Cet avis non contraignant pourrait apporter de l'eau au moulin de Maurice qui réclame le retour des Chagos dans son giron et estime que Londres "a illégalement démembré" son territoire.
La séparation de l'archipel de 55 îles dont seules trois sont habitées a été suivie de l'expulsion d'environ 2.000 Chagossiens vers l'île Maurice et les Seychelles pour faire place à la base militaire de Diego Garcia.
L'avocat général de Maurice, Philippe Sands, a diffusé lundi au tribunal une vidéo présentant le témoignage émouvant d'une Chagossienne expulsée, Marie Elyse, qui a fait part, en pleurs de sa volonté de retourner "sur son île de naissance".
Le Royaume-Uni s'était servi des pourparlers sur l'indépendance de ce territoire semi-autonome pour parvenir à ses fins, tout en versant une somme de 3 millions de livres de l'époque en échange des Chagos.
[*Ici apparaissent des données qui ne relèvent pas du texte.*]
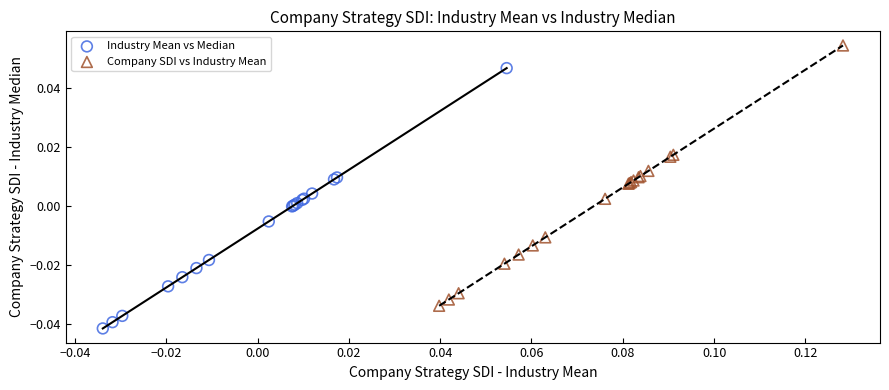

Which series contains the lowest Y value?

Industry Mean vs Median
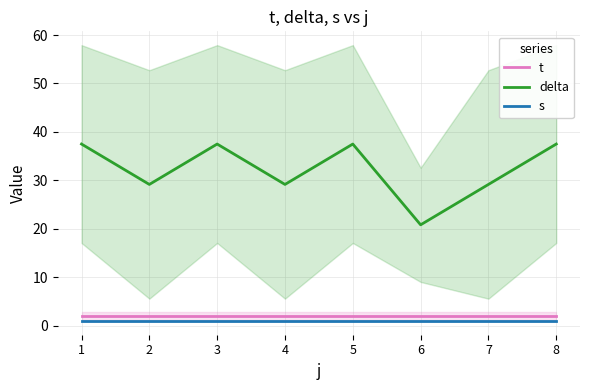

At which category is the sum across all series the highest?

1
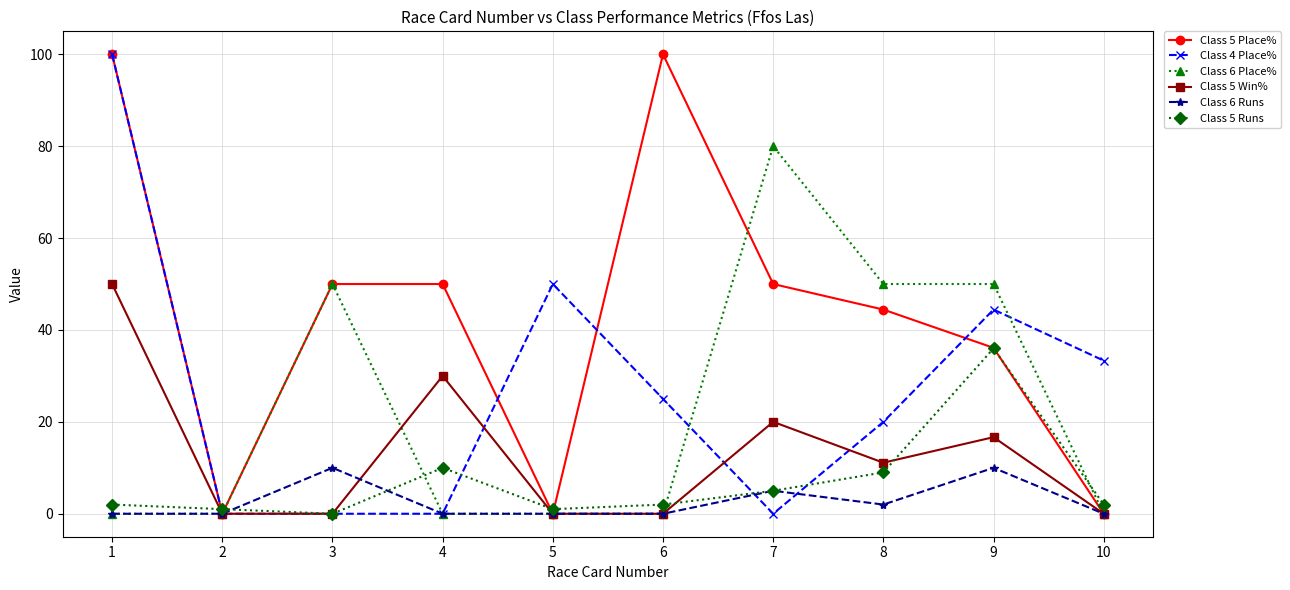

What is the difference between the maximum and minimum values in the Class 6 Place% series?

80.0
Lundi, l'ex président Jugnauth a affirmé que la délégation mauricienne de l'époque n'avait eu droit "à aucune marge ni aucun choix" sur la question des Chagos.
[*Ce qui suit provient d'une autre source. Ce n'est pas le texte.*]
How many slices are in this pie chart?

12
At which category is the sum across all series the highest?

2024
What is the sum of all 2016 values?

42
Lors de rencontres secrètes à Londres, le Premier ministre britannique de l'époque, Harold Wilson, avait voulu "faire peur" aux responsables mauriciens pour les forcer à cèder l'archipel convoité, a ajoué M. Jugnauth.
Guerre froide et 11-Septembre
Alors que la guerre froide s'intensifiait, le Royaume-Uni a établi au début des années 1970 une base militaire conjointe avec les États-Unis à Diego Garcia, la plus grande et la plus connue des Chagos. Depuis, la base - dont le bail court jusqu'en 2036 - a joué un rôle clé dans des opérations militaires américaines.
Le vote de la résolution sur la saisine de la CIJ était considéré comme un test de la capacité du Royaume-Uni à rallier ses voisins européens, un an après son référendum de sortie de l'UE.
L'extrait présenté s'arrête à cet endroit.